History is replete with tales of polar explorations that devolved into ordeals of unimaginable suffering. In May 1845 Sir John Franklin, a veteran British sea captain, set sail from England with 128 crewmen on two naval vessels, HMS Erebus and HMS Terror, to find the Northwest Passage to the Pacific. Two months later, whalers encountered the ships in Baffin Bay, between Baffin Island and the west coast of Greenland. Then they disappeared. It took a decade for search parties to piece together the crew’s fate. Trapped in the Arctic ice pack and dying of scurvy, the men had abandoned the ships and marched south through the Canadian wilderness, where they perished one by one of exposure and starvation. Some turned to cannibalism.

Three decades after Franklin’s mission, the USS Jeannette departed from San Francisco with a plan to cruise through the Bering Strait and reach the North Pole. Its captain, George Washington De Long, had fallen for a much-derided theory that the “dome of the world” was covered by warm, ice-free water. As Hampton Sides vividly described in his 2014 best seller, In the Kingdom of Ice, the Jeannette also became icebound. It remained stuck for twenty-one months before De Long and his crew set forth on a thousand-mile trek over half-frozen water to the Siberian mainland. Most of the men died.

Then there was the most extraordinary misadventure of them all: Ernest Shackleton’s 1914 attempt to traverse Antarctica on foot, the last major expedition in the age of Antarctic exploration. Shackleton’s ship, HMS Endurance, became caught, like its predecessors, in the ice pack, then was crushed and sank, leaving the crew stranded on an ice floe. After months surviving in primitive camps as the ice drifted north, the men set off in lifeboats and reached an uninhabited rock called Elephant Island. From there, Shackleton and five others embarked on an eight-hundred-mile odyssey in an open boat to South Georgia Island, where they organized a successful rescue of the remaining crew.

■ **Work task 1**:
Answer these questions using the passage on polar expeditions:
(a) How many crewmen sailed with Sir John Franklin in May 1845?
(b) How long did the Jeannette remain stuck in the ice?
(c) To which island did Shackleton and five others sail in an open boat?
■ **Work task 2**:
Summarize the passage on polar expeditions in three sentences.
■ **Work task 3**:
Continue the passage on polar expeditions from the point where it ends.
The data that come next are from a separate source.

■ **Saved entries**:

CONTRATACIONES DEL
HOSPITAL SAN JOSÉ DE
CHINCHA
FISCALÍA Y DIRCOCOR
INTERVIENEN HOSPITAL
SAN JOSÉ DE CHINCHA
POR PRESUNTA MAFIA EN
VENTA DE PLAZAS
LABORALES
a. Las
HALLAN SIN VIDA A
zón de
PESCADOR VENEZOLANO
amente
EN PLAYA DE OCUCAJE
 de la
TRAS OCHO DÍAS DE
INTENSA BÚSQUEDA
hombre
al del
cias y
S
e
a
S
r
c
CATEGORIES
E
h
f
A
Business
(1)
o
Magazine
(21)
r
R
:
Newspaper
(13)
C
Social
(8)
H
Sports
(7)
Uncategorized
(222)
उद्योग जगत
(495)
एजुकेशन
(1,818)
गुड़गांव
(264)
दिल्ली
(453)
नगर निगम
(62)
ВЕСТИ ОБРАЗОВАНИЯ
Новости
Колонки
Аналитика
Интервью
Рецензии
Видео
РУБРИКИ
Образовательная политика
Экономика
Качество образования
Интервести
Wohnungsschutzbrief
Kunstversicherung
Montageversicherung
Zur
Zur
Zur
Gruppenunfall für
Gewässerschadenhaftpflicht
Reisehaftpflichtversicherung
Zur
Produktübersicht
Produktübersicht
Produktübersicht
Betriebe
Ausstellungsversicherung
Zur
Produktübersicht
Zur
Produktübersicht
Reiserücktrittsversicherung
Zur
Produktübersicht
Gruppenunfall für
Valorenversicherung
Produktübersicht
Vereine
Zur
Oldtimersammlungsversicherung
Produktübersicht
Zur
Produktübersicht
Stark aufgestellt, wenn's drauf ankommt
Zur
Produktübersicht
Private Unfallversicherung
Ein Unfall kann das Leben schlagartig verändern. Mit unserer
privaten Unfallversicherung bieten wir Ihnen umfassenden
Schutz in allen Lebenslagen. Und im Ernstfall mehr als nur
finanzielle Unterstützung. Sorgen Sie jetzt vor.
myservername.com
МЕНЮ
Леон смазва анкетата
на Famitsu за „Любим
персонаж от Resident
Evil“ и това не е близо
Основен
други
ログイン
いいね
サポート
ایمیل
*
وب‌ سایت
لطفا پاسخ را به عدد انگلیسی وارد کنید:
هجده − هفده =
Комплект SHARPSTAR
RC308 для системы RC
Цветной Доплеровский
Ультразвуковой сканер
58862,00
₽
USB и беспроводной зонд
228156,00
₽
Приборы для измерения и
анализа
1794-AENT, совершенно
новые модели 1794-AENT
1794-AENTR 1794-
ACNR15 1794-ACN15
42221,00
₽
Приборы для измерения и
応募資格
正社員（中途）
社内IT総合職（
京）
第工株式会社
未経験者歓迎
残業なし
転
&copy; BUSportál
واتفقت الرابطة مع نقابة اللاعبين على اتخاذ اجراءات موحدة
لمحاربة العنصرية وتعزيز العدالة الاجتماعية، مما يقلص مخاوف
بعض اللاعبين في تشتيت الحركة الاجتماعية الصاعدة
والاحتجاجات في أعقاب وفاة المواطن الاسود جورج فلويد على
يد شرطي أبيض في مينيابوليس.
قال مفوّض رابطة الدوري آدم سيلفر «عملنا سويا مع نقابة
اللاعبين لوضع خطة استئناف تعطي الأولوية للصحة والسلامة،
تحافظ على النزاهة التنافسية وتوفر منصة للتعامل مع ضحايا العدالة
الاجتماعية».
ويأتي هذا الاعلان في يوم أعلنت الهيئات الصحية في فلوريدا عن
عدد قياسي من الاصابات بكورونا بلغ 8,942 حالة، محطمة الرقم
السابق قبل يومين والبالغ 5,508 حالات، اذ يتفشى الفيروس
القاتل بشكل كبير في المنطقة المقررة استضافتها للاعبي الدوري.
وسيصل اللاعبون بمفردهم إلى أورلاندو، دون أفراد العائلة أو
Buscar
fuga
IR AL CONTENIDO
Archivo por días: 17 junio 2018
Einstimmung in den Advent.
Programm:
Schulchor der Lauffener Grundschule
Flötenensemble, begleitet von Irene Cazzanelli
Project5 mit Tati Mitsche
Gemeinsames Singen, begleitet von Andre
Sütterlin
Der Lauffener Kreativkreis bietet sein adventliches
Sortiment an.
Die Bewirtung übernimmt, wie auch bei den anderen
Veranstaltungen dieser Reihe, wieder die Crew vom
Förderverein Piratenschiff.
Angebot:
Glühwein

■ **Exercise output 1**:
(a) 128 crewmen.
(b) Twenty-one months.
(c) South Georgia Island.

■ **Exercise output 2**:
Sir John Franklin's 1845 expedition to find the Northwest Passage became trapped in Arctic ice, and its crew died of scurvy, exposure and starvation after abandoning the ships. Three decades later, the USS Jeannette, bound for the North Pole, was icebound for twenty-one months, and most of its men died on a trek to the Siberian mainland. Ernest Shackleton's 1914 Antarctic expedition lost HMS Endurance to the ice, but Shackleton and five others sailed eight hundred miles in an open boat to South Georgia Island and organized a successful rescue of the remaining crew.

■ **Exercise output 3**:
What is it about these stories that exerts such a hold over the imagination? The expedition leaders were in almost all cases men with enormous egos and more than a touch of hubris, and there’s a ghoulish fascination in watching them push their crews toward catastrophe. The marooned adventurers endured unfathomable suffering, ranging from extreme cold to endless nights to hideous diseases such as scurvy, a vitamin-C deficiency that rots the flesh and teeth, swells the limbs, causes excruciating pain, and if left untreated usually results in death. But they also demonstrated remarkable teamwork, courage, and ingenuity, as they struggled to stay alive in the world’s most hostile regions. Then there’s the metaphoric power of the ice itself—inimical to life, filled with hidden menace, the ultimate symbol of nature’s indifference to man.

Madhouse at the End of the Earth: The Belgica’s Journey into the Dark Antarctic Night by Julian Sancton is the latest addition to the genre of polar expeditions gone wrong. Six years ago Sancton, an editor for Departures, noticed a reference to a star-crossed and largely forgotten 1897 expedition to Antarctica in a New Yorker feature about isolation training at a volcanic crater in Hawaii for a planned three-year voyage to Mars. The Belgica had ended up trapped in the ice for eighteen months before limping back to South America, an experience that, NASA scientists believed, offered lessons for coping with prolonged confinement and the stresses that came with it. “Future space expeditions will resemble sea voyages much more than test flights, which have served as the models for all previous space missions,” the NASA consultant and behavioral scientist Jack Stuster wrote in Bold Endeavors: Lessons from Polar and Space Exploration (1996). A mention in the New Yorker article of a “madhouse promenade” around the stranded ship further intrigued Sancton, who began piecing together the tale from a trove of journals left by many of the nineteen-man crew. The result of his research is a vivid horror story, charting the men’s step-by-step slide toward insanity and the courageous efforts of a handful on board to save them from annihilation.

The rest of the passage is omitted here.